# limb driver rest on a target bow?



## Scooter Trash (Jun 15, 2009)

I use a limbdriver with a target blade on my 3-d bow.They're awesome rests. It works great and it tuned extremely easy. I hit what i'm aiming at and if I don't it's my fault, not the rest. I would at least give it a chance.


----------



## kw1 (Feb 9, 2009)

i use one for spots 3d and hunting as long as i dont force the shot its a baby x every time


----------



## SARASR (Oct 30, 2009)

I use the limbdriver exclusively hunting-spot-3-d, its just that good and I like the ease of set up and rock solid simplicity.


----------



## kg4cpj (Jul 29, 2004)

*Limbdriver*

Well I would get rid of it they are junk!! and you can sell it to me!! 
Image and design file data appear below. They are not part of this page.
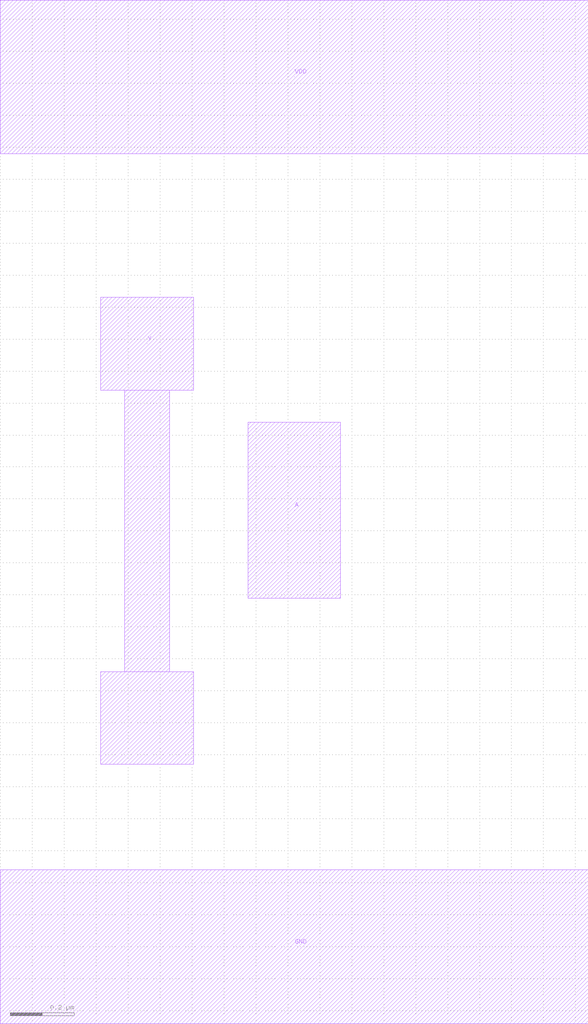
<source format=lef>
MACRO INVX2
 CLASS CORE ;
 ORIGIN 0 0 ;
 FOREIGN INVX2 0 0 ;
 SITE CORE ;
 SYMMETRY X Y R90 ;
  PIN VDD
   DIRECTION INOUT ;
   USE SIGNAL ;
   SHAPE ABUTMENT ;
    PORT
     CLASS CORE ;
       LAYER metal2 ;
        RECT 0.00000000 2.48000000 1.84000000 2.96000000 ;
    END
  END VDD

  PIN GND
   DIRECTION INOUT ;
   USE SIGNAL ;
   SHAPE ABUTMENT ;
    PORT
     CLASS CORE ;
       LAYER metal2 ;
        RECT 0.00000000 -0.24000000 1.84000000 0.24000000 ;
    END
  END GND

  PIN Y
   DIRECTION INOUT ;
   USE SIGNAL ;
   SHAPE ABUTMENT ;
    PORT
     CLASS CORE ;
       LAYER metal2 ;
        RECT 0.31500000 0.57000000 0.60500000 0.86000000 ;
        RECT 0.39000000 0.86000000 0.53000000 1.74000000 ;
        RECT 0.31500000 1.74000000 0.60500000 2.03000000 ;
    END
  END Y

  PIN A
   DIRECTION INOUT ;
   USE SIGNAL ;
   SHAPE ABUTMENT ;
    PORT
     CLASS CORE ;
       LAYER metal2 ;
        RECT 0.77500000 1.09000000 1.06500000 1.64000000 ;
    END
  END A


END INVX2

</source>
Just kidding I would keep it I heard they are awesome. But if you do decide to get rid of it let me know.


----------



## SD-Archer (Jan 19, 2010)

I shoot them on both of my taget bows and my 3-D bow. Awsome rests and easy to tune.


----------



## Scrapes-n-Scratches (Jan 3, 2010)

*Limbdriver*

I wouldn't shoot any other rest for anything now that I have used this one. Best rest on the market. It is simple, trustworthy, and ACCURATE. It stays up so long you are basically using a spring steel


----------



## bullsi (Jan 18, 2006)

*Limbdriver*

One of the best on the market. Use it for 3-D and hunting.


----------



## asa1485 (Jan 16, 2008)

Works great for me:thumbs_up On all of my bows.


----------